Drop the images, then output the listing exactly.

■ **INPUT**
+--

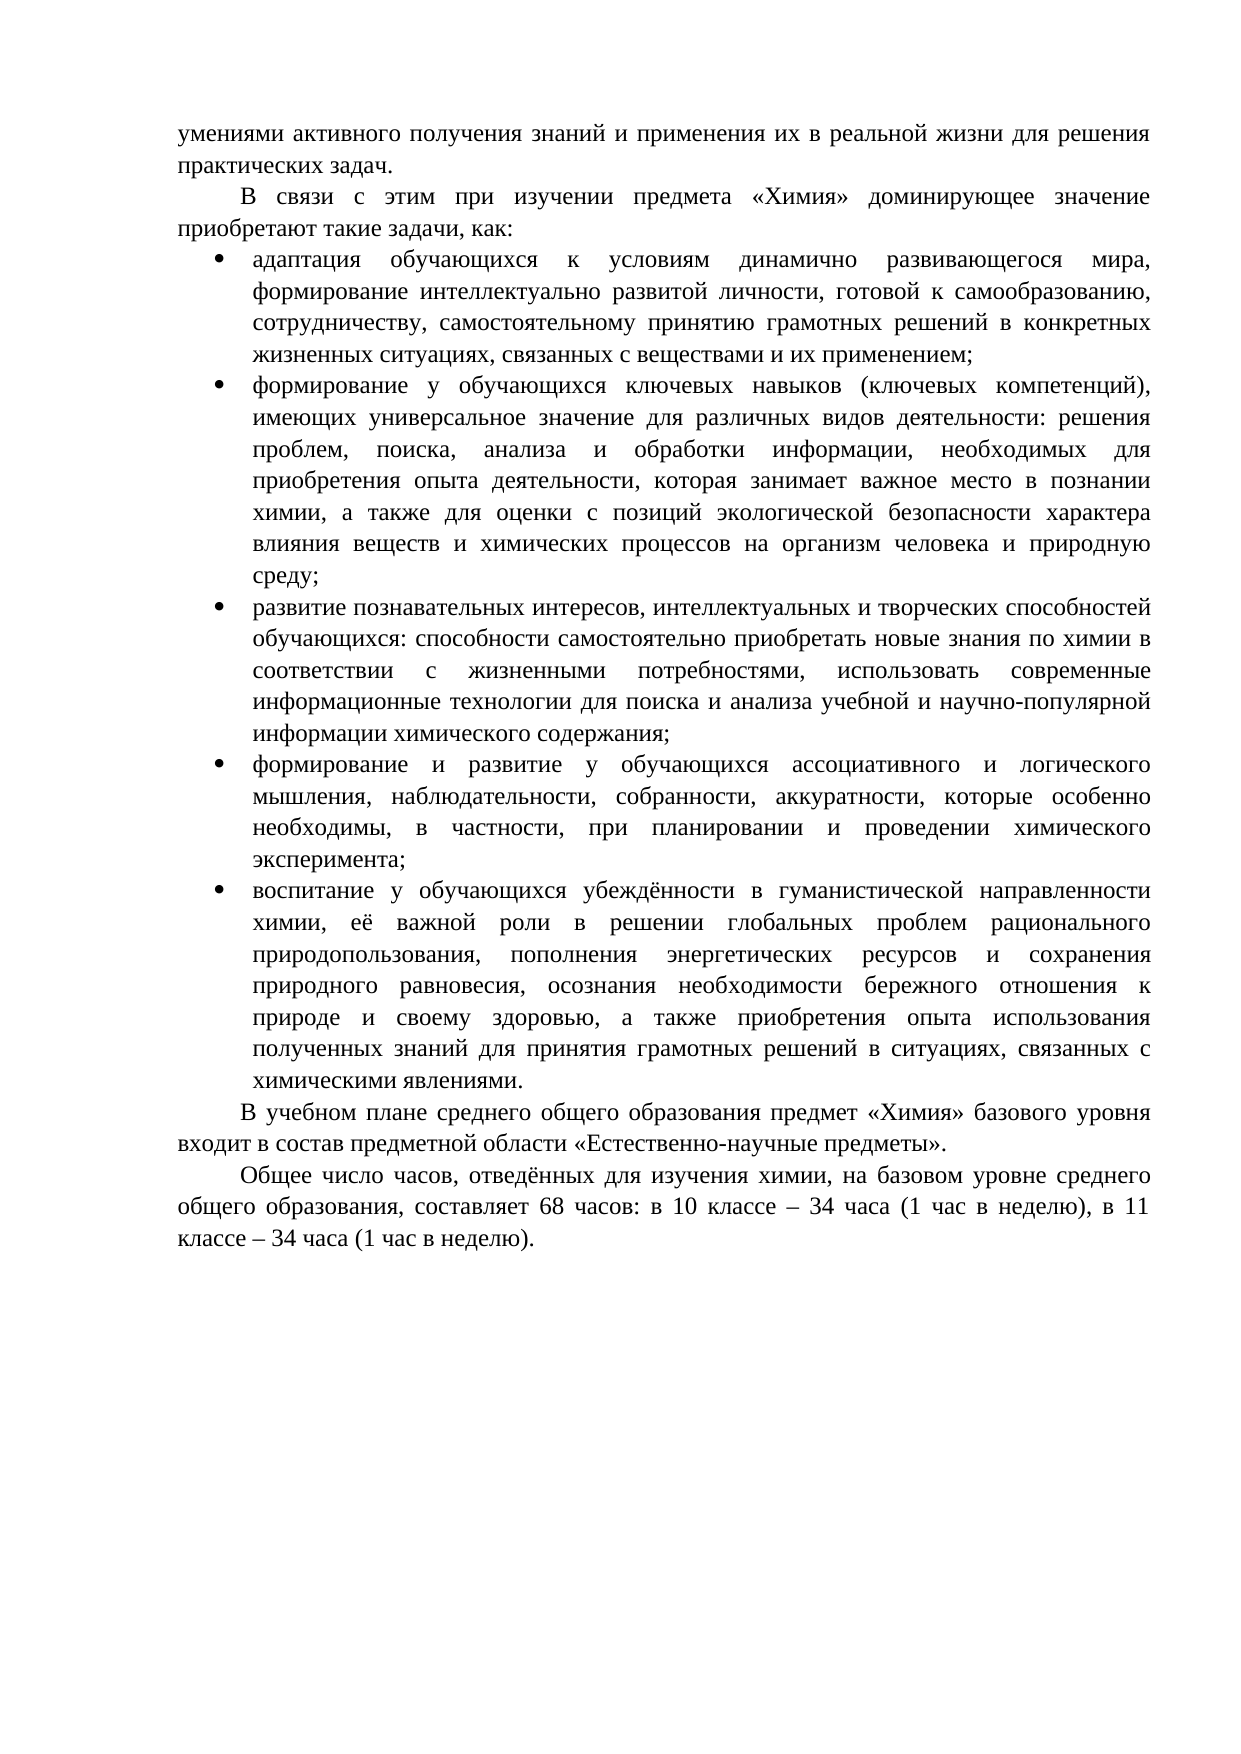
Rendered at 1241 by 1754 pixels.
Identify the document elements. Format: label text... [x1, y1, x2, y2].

text В связи с этим при изучении предмета «Химия» доминирующее значение приобретают такие задачи, как: [177, 181, 1152, 242]
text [177, 118, 1152, 178]
list адаптация обучающихся к условиям динамично развивающегося мира, формирование интеллектуально развитой личности, готовой к самообразованию, сотрудничеству, самостоятельному принятию грамотных решений в конкретных жизненных ситуациях, связанных с веществами и их применением; [215, 244, 1152, 368]
list формирование и развитие у обучающихся ассоциативного и логического мышления, наблюдательности, собранности, аккуратности, которые особенно необходимы, в частности, при планировании и проведении химического эксперимента; [215, 749, 1152, 873]
list формирование у обучающихся ключевых навыков (ключевых компетенций), имеющих универсальное значение для различных видов деятельности: решения проблем, поиска, анализа и обработки информации, необходимых для приобретения опыта деятельности, которая занимает важное место в познании химии, а также для оценки с позиций экологической безопасности характера влияния веществ и химических процессов на организм человека и природную среду; [215, 371, 1152, 589]
text В учебном плане среднего общего образования предмет «Химия» базового уровня входит в состав предметной области «Естественно-научные предметы». [177, 1097, 1152, 1157]
list развитие познавательных интересов, интеллектуальных и творческих способностей обучающихся: способности самостоятельно приобретать новые знания по химии в соответствии с жизненными потребностями, использовать современные информационные технологии для поиска и анализа учебной и научно-популярной информации химического содержания; [215, 592, 1152, 747]
text Общее число часов, отведённых для изучения химии, на базовом уровне среднего общего образования, составляет 68 часов: в 10 классе – 34 часа (1 час в неделю), в 11 классе – 34 часа (1 час в неделю). [177, 1160, 1152, 1252]
list воспитание у обучающихся убеждённости в гуманистической направленности химии, её важной роли в решении глобальных проблем рационального природопользования, пополнения энергетических ресурсов и сохранения природного равновесия, осознания необходимости бережного отношения к природе и своему здоровью, а также приобретения опыта использования полученных знаний для принятия грамотных решений в ситуациях, связанных с химическими явлениями. [215, 876, 1152, 1094]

+--

■ **WORKED SOLUTION**
Rendered at 1241 by 1754 pixels.
Identify the document elements. Format: label text... [x1, y1, x2, y2].

text В связи с этим при изучении предмета «Химия» доминирующее значение приобретают такие задачи, как: [177, 181, 1152, 242]
text [177, 118, 1152, 178]
list адаптация обучающихся к условиям динамично развивающегося мира, формирование интеллектуально развитой личности, готовой к самообразованию, сотрудничеству, самостоятельному принятию грамотных решений в конкретных жизненных ситуациях, связанных с веществами и их применением; [215, 244, 1152, 368]
list формирование и развитие у обучающихся ассоциативного и логического мышления, наблюдательности, собранности, аккуратности, которые особенно необходимы, в частности, при планировании и проведении химического эксперимента; [215, 749, 1152, 873]
list формирование у обучающихся ключевых навыков (ключевых компетенций), имеющих универсальное значение для различных видов деятельности: решения проблем, поиска, анализа и обработки информации, необходимых для приобретения опыта деятельности, которая занимает важное место в познании химии, а также для оценки с позиций экологической безопасности характера влияния веществ и химических процессов на организм человека и природную среду; [215, 371, 1152, 589]
text В учебном плане среднего общего образования предмет «Химия» базового уровня входит в состав предметной области «Естественно-научные предметы». [177, 1097, 1152, 1157]
list развитие познавательных интересов, интеллектуальных и творческих способностей обучающихся: способности самостоятельно приобретать новые знания по химии в соответствии с жизненными потребностями, использовать современные информационные технологии для поиска и анализа учебной и научно-популярной информации химического содержания; [215, 592, 1152, 747]
text Общее число часов, отведённых для изучения химии, на базовом уровне среднего общего образования, составляет 68 часов: в 10 классе – 34 часа (1 час в неделю), в 11 классе – 34 часа (1 час в неделю). [177, 1160, 1152, 1252]
list воспитание у обучающихся убеждённости в гуманистической направленности химии, её важной роли в решении глобальных проблем рационального природопользования, пополнения энергетических ресурсов и сохранения природного равновесия, осознания необходимости бережного отношения к природе и своему здоровью, а также приобретения опыта использования полученных знаний для принятия грамотных решений в ситуациях, связанных с химическими явлениями. [215, 876, 1152, 1094]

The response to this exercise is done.